### CONSIGNE
Dans le texte sur les meurtres de Montauban et de Toulouse, quel ouvrage d'Aimé Césaire est cité ?

### TEXTE À ÉTUDIER
◇ ◇ ◇
Sommes-nous devenus ignares ou ne savons-nous plus penser dialectiquement par nous-mêmes, en raisonnant sur l’actualité politique et les signes de l’information, et par conséquent, même les plus pertinents d’entre nous — la gauche populaire des masses — seraient-ils devenus victimes de la désinformation ? Ce n’est pas à vous qu’on pourrait conseiller de retourner à l’école ou d’admettre que vous puissiez être devenu ordinairement xénophobe et couramment raciste, car vous ne paraissez pas l’être, loin de là, mais il reste qu’aujourd’hui nous soyons dans l’axe d’un « racisme choisi » conforme au concept d’« immigration choisie » de ceux qui nous gouvernent, et que vos déclarations si généreuses se voudraient-elles n’y échappent pas.

Il ne vous choque pas que les victimes du tueur de Montauban et de Toulouse ayant d’abord été des noirs puis des arabes, on n’ait pas commencé à évoquer un crime raciste mais forcément un réseau mafieux dans l’armée qui aurait donné lieu à un règlement de compte, par le fait de membres qui en auraient été exclus ou des marchands d’arme ? On évoqua pourtant des néonazis qui auraient été renvoyés, mais l’hypothèse du crime raciste ne surgit qu’après le meurtre des élèves du collège confessionnel israélite de Toulouse ! Auparavant, les gens de couleur victimes du tueur n’étaient que de probables délinquants : ça ne vous choque pas ? Et sur cette base vous ne croyez pas que d’autres crimes racistes pourraient avoir lieu avant le premier tour des Présidentielles ou une immense récupération, car finalement le tueur fut peut-être repéré bien avant son troisième crime collectif en série, et aurait pu être empêché avant l’excès de racisme lisible dans le crime le plus monstrueux qu’il ait commis, celui contre les enfants d’une école confessionnelle juive, qui a interrompu la campagne électorale à juste titre ? Seul le racisme meurtrier contre des juifs peut animer la réprobation en masse dans un pays du racisme ordinaire contre les colonisés et les anciens colonisés. C’était le sens du Discours sur le colonialisme d’Aimé Césaire.

Parce que la mortification prédit la mort.

Vous contenterez-vous de culpabiliser sur vos succès telle la place de la Bastille dimanche, à cause des meurtres atroces qui eurent lieu le lendemain, et de refouler les paroles justes que vous aviez lancées comme l’insurrection civique, pour retourner à la noirceur électorale dont nous ne réchapperons pas si un candidat comme vous commence à laisser toute la place à ses adversaires, pendant qu’ils se publient auprès des corbillards — corbillards dont ils sont indirectement mais certainement responsables par les actes et les propos qu’ils ont tenus depuis deux ans, pour se radicaliser à la droite du Front National à force de le plagier pour lui voler ses voix ?

Vous voulez à votre tour nous désespérer de voter pour vous ?!
◇ ◇ ◇
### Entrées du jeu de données
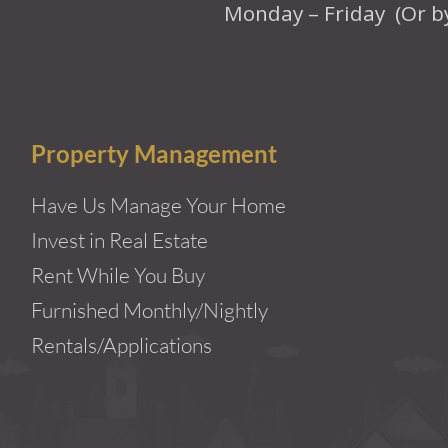
Monday – Friday (Or b
Property Management
Have Us Manage Your Home
Invest in Real Estate
Rent While You Buy
Furnished Monthly/Nightly
Rentals/Applications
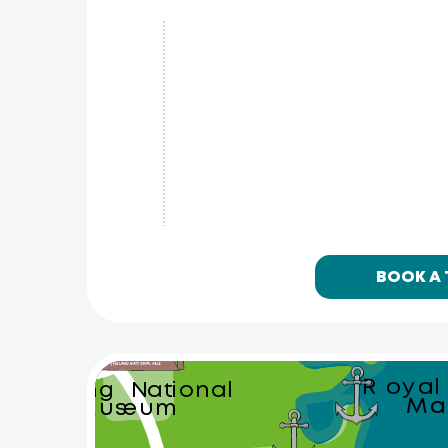
Ton Sai 
Waterfall
Phuket Eleph
Sanctuary
BOOK A
Royal
Thalang National
Ma
Museum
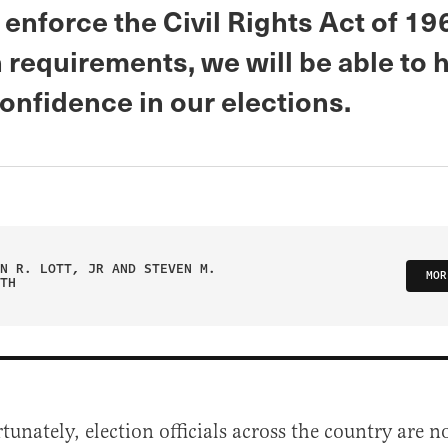
 enforce the Civil Rights Act of 19
 requirements, we will be able to 
onfidence in our elections.
N R. LOTT, JR AND STEVEN M.
MOR
TH
tunately, election officials across the country are n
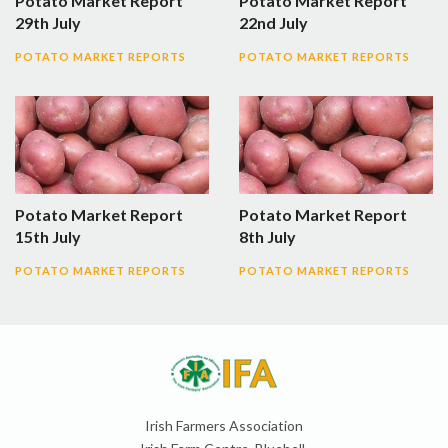
Potato Market Report
Potato Market Report
29th July
22nd July
POTATO MARKET REPORTS
POTATO MARKET REPORTS
Potato Market Report
Potato Market Report
15th July
8th July
POTATO MARKET REPORTS
POTATO MARKET REPORTS
Irish Farmers Association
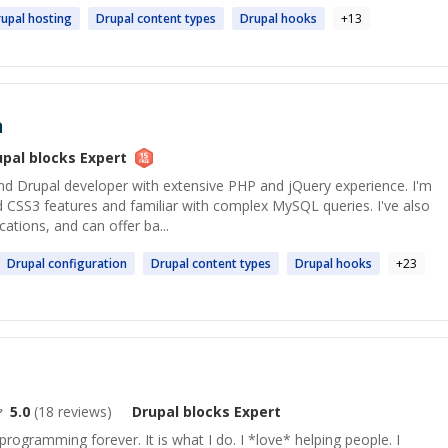
upal
hosting
Drupal
content types
Drupal
hooks
+
13
n
upal blocks
Expert
nd Drupal developer with extensive PHP and jQuery experience. I'm
CSS3 features and familiar with complex MySQL queries. I've also
cations, and can offer ba...
Drupal
configuration
Drupal
content types
Drupal
hooks
+
23
5.0
(
18
reviews)
Drupal blocks
Expert
programming forever. It is what I do. I *love* helping people. I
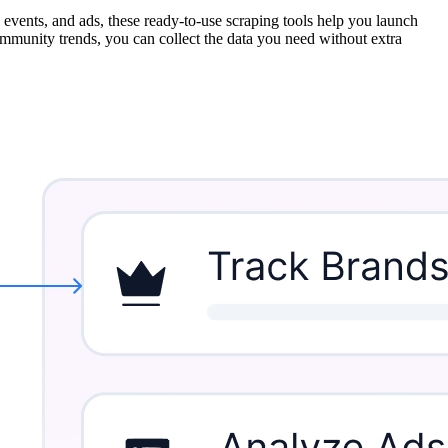
vents, and ads, these ready-to-use scraping tools help you launch
ommunity trends, you can collect the data you need without extra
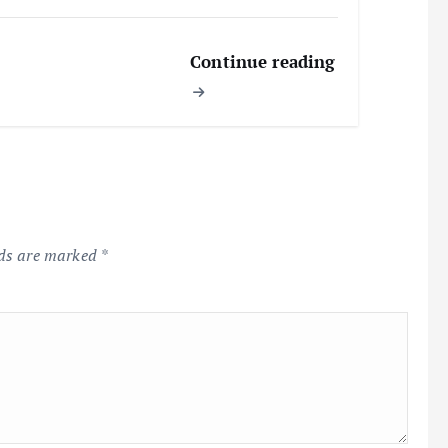
Continue reading
lds are marked
*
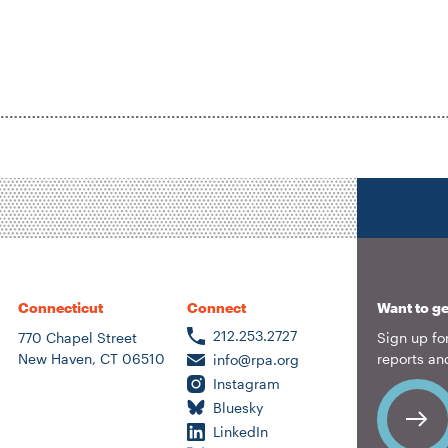
Location
Author
ousing &
eighborhood
lanning
ransportation
nergy &
nvironment
Connecticut
Connect
Want to ge
212.253.2727
770 Chapel Street
Sign up for
New Haven, CT 06510
reports an
info@rpa.org
Instagram
Bluesky
LinkedIn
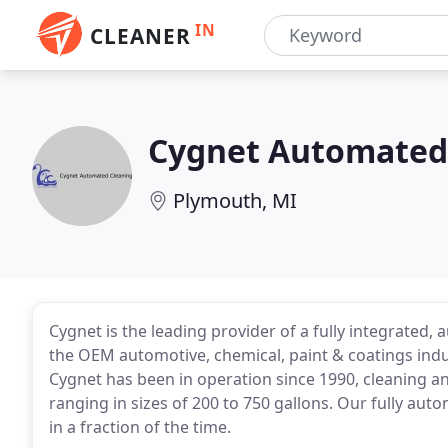
IN
CLEANER
Cygnet Automated
Plymouth, MI
Cygnet is the leading provider of a fully integrated
the OEM automotive, chemical, paint & coatings indu
Cygnet has been in operation since 1990, cleaning an
ranging in sizes of 200 to 750 gallons. Our fully au
in a fraction of the time.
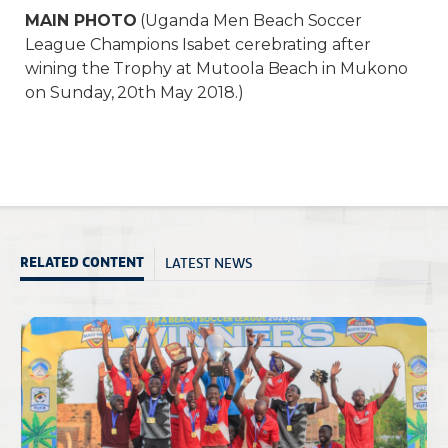
MAIN PHOTO
(Uganda Men Beach Soccer
League Champions Isabet cerebrating after
wining the Trophy at Mutoola Beach in Mukono
on Sunday, 20th May 2018.)
LATEST NEWS
RELATED CONTENT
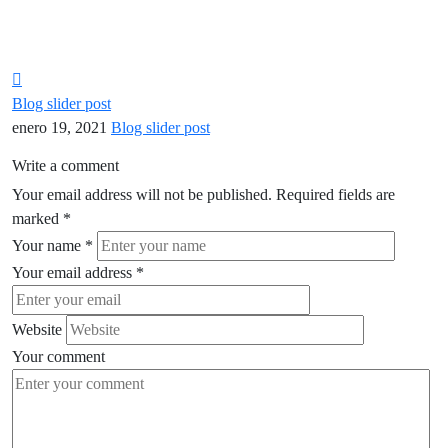
Blog slider post
enero 19, 2021
Blog slider post
Write a comment
Your email address will not be published.
Required fields are
marked
*
Your name
*
Your email address
*
Website
Your comment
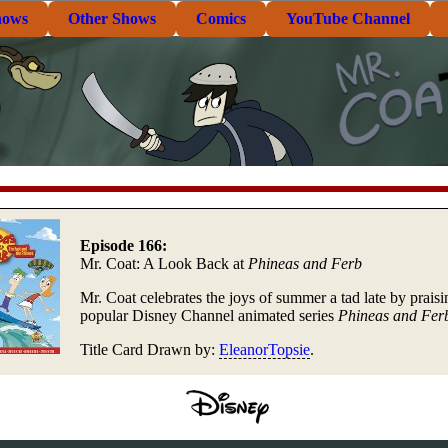
hows
Other Shows
Comics
YouTube Channel
Episode 166:
Mr. Coat: A Look Back at
Phineas and Ferb
Mr. Coat celebrates the joys of summer a tad late by praisi
popular Disney Channel animated series
Phineas and Fer
Title Card Drawn by:
EleanorTopsie
.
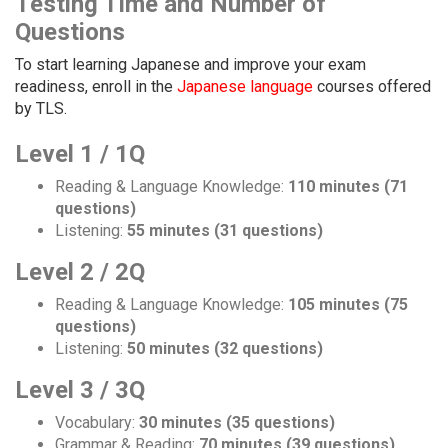
Testing Time and Number of
Questions
To start learning Japanese and improve your exam
readiness, enroll in the
Japanese language
courses offered
by TLS.
Level 1 / 1Q
Reading & Language Knowledge:
110 minutes (71
questions)
Listening:
55 minutes (31 questions)
Level 2 / 2Q
Reading & Language Knowledge:
105 minutes (75
questions)
Listening:
50 minutes (32 questions)
Level 3 / 3Q
Vocabulary:
30 minutes (35 questions)
Grammar & Reading:
70 minutes (39 questions)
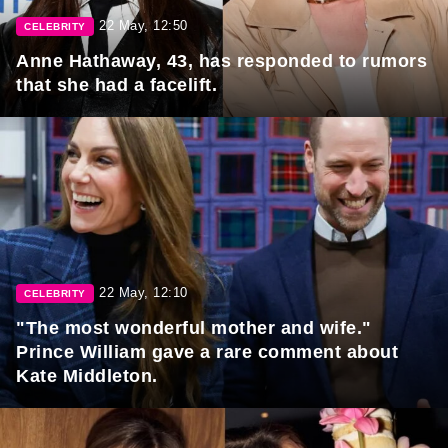
22 May, 12:50
CELEBRITY
Anne Hathaway, 43, has responded to rumors
that she had a facelift.
22 May, 12:10
CELEBRITY
"The most wonderful mother and wife."
Prince William gave a rare comment about
Kate Middleton.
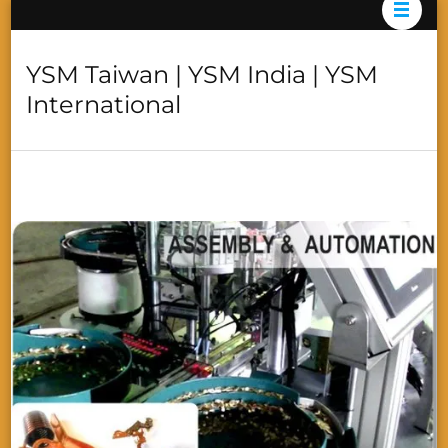
YSM Taiwan | YSM India | YSM
International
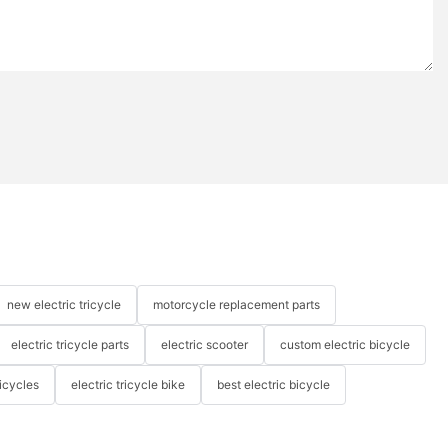
new electric tricycle
motorcycle replacement parts
electric tricycle parts
electric scooter
custom electric bicycle
icycles
electric tricycle bike
best electric bicycle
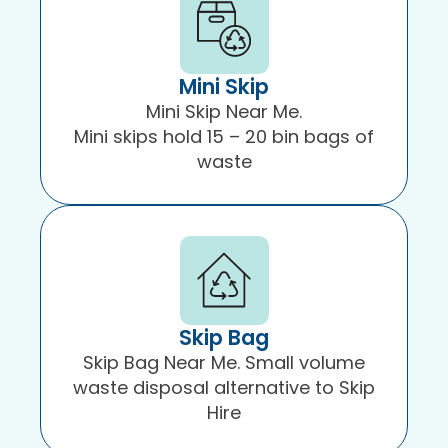
Mini Skip
Mini Skip Near Me.
Mini skips hold 15 – 20 bin bags of
waste
Skip Bag
Skip Bag Near Me. Small volume
waste disposal alternative to Skip
Hire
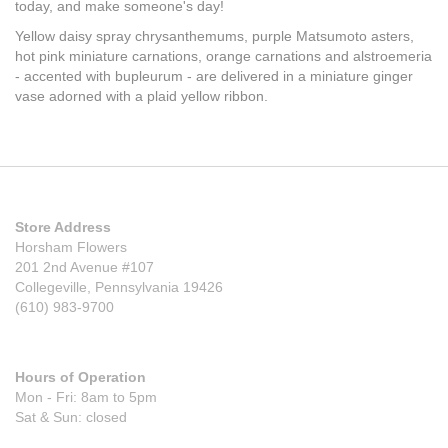
today, and make someone's day!
Yellow daisy spray chrysanthemums, purple Matsumoto asters,
hot pink miniature carnations, orange carnations and alstroemeria
- accented with bupleurum - are delivered in a miniature ginger
vase adorned with a plaid yellow ribbon.
Store Address
Horsham Flowers
201 2nd Avenue #107
Collegeville, Pennsylvania 19426
(610) 983-9700
Hours of Operation
Mon - Fri: 8am to 5pm
Sat & Sun: closed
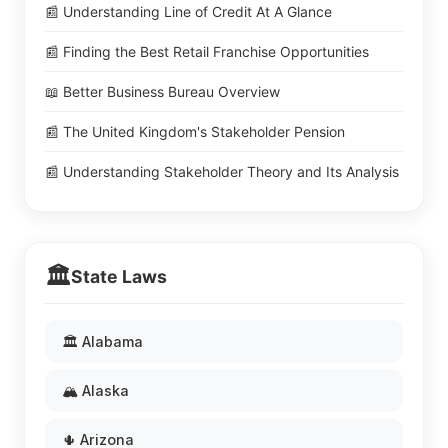
📰 Understanding Line of Credit At A Glance
📰 Finding the Best Retail Franchise Opportunities
📖 Better Business Bureau Overview
📰 The United Kingdom's Stakeholder Pension
📰 Understanding Stakeholder Theory and Its Analysis
🏛️
State Laws
🏛️ Alabama
🏔️ Alaska
🌵 Arizona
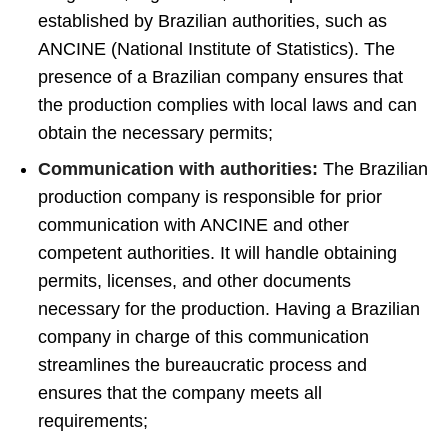
established by Brazilian authorities, such as
ANCINE (National Institute of Statistics). The
presence of a Brazilian company ensures that
the production complies with local laws and can
obtain the necessary permits;
Communication with authorities:
The Brazilian
production company is responsible for prior
communication with ANCINE and other
competent authorities. It will handle obtaining
permits, licenses, and other documents
necessary for the production. Having a Brazilian
company in charge of this communication
streamlines the bureaucratic process and
ensures that the company meets all
requirements;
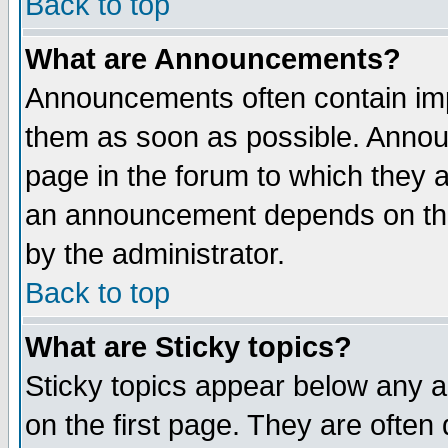
Back to top
What are Announcements?
Announcements often contain imp
them as soon as possible. Annou
page in the forum to which they 
an announcement depends on the
by the administrator.
Back to top
What are Sticky topics?
Sticky topics appear below any 
on the first page. They are often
◇ ◇ ◇
### RÉPONSE
Le Discours sur le colonialisme.